## The problem
Using the passage on the NDP cap-and-trade program and gas prices, say whether each statement agrees with it, answering yes or no and quoting the deciding words: (a) permits would be auctioned with a price floor of $45 per ton; (b) auctioning only 25% of permits would produce a smaller gas price swing than auctioning 100%; (c) production and refining emissions for oil sands come to about 1 kg per liter of gas.

Here’s what you need to know about the NDP program and gas prices.
The NDP cap-and-trade program would require “big emitters” including oil refineries and major producing sites including oil sands facilities to buy emission permits at auction, with a price floor at $45/ton. This will increase the costs of producing oil and refining gasoline. The maximum increase in gas prices would result if all of the increased marginal costs of production were passed through to consumers.
Production and refining emissions from gasoline production are about .875kg/l of gas for the average barrel of crude in North America, and closer to 1kg/l for oil sands. This means that marginal gasoline production costs would increase approximately 3.93c/l at $45/t.
While I agree with Dr. Mintz that an ideal system would place a carbon price on the entire 3.5-4 kg/l of ghg emissions embedded in gasoline, the NDP system does not do that. As such, there is no reason to expect that companies could pass through 10c/l of costs while incurring additional marginal costs of 4c/l .
Changed below for clarification – 9:00pm 4/29/2011
The proportion auctioned should not be expected to have any effect on the eventual gas price increase. With a 25% auction, the average cost increase on gasoline production (in the early years) would be closer to 1c/l. However, since the value of the permits at the margin (what a firm could sell a permit for if they opted not to produce the gasoline) would still be $45/t, the price effect would reflect that value in a competitive or monopolistic market. So, regardless of whether the NDP chose to auction 100%, 50%, 25%, or give all the permits away for free, you should expect similar gas price swings.

## The data

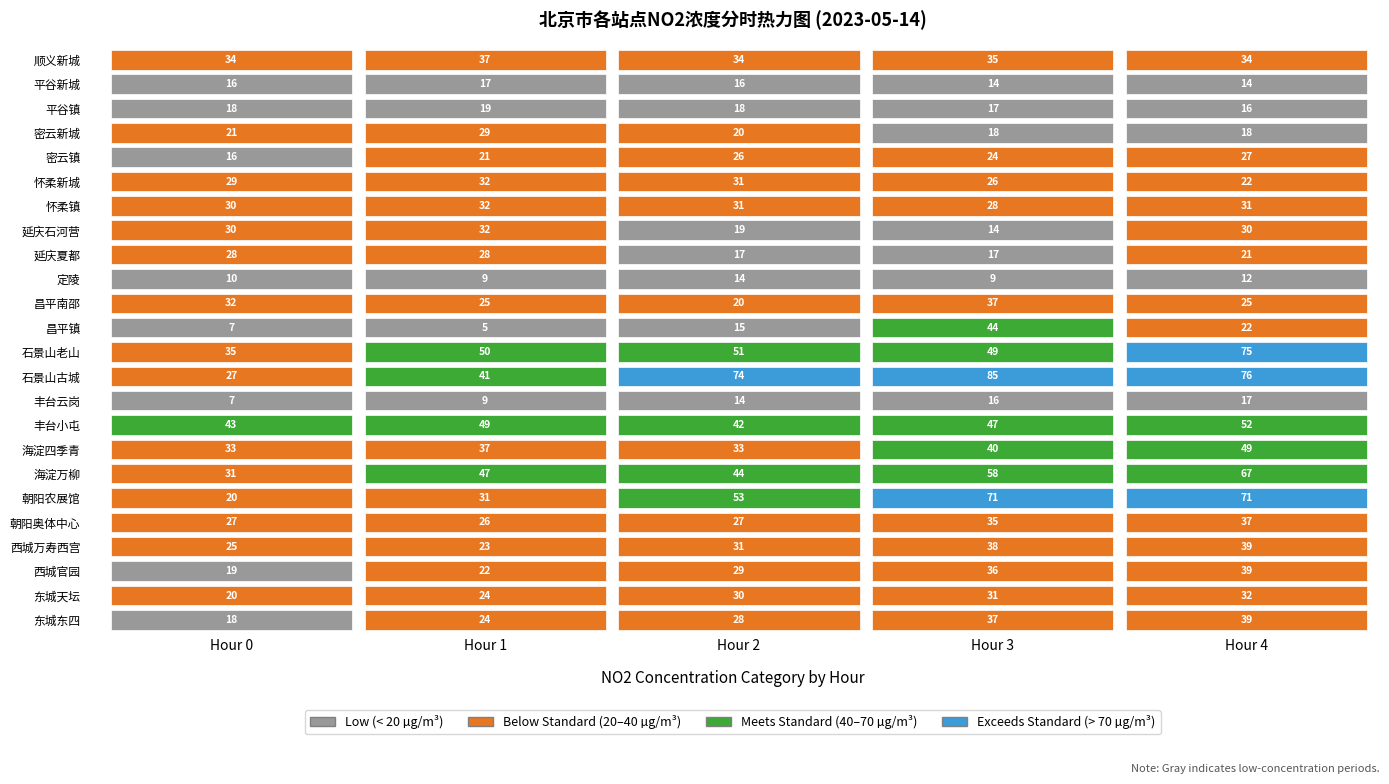

At which label does NO2 reach its peak?

3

## Task answer
(a) Yes: "with a price floor at $45/ton"
(b) No: "regardless of whether the NDP chose to auction 100%, 50%, 25%, or give all the permits away for free, you should expect similar gas price swings"
(c) Yes: "closer to 1kg/l for oil sands"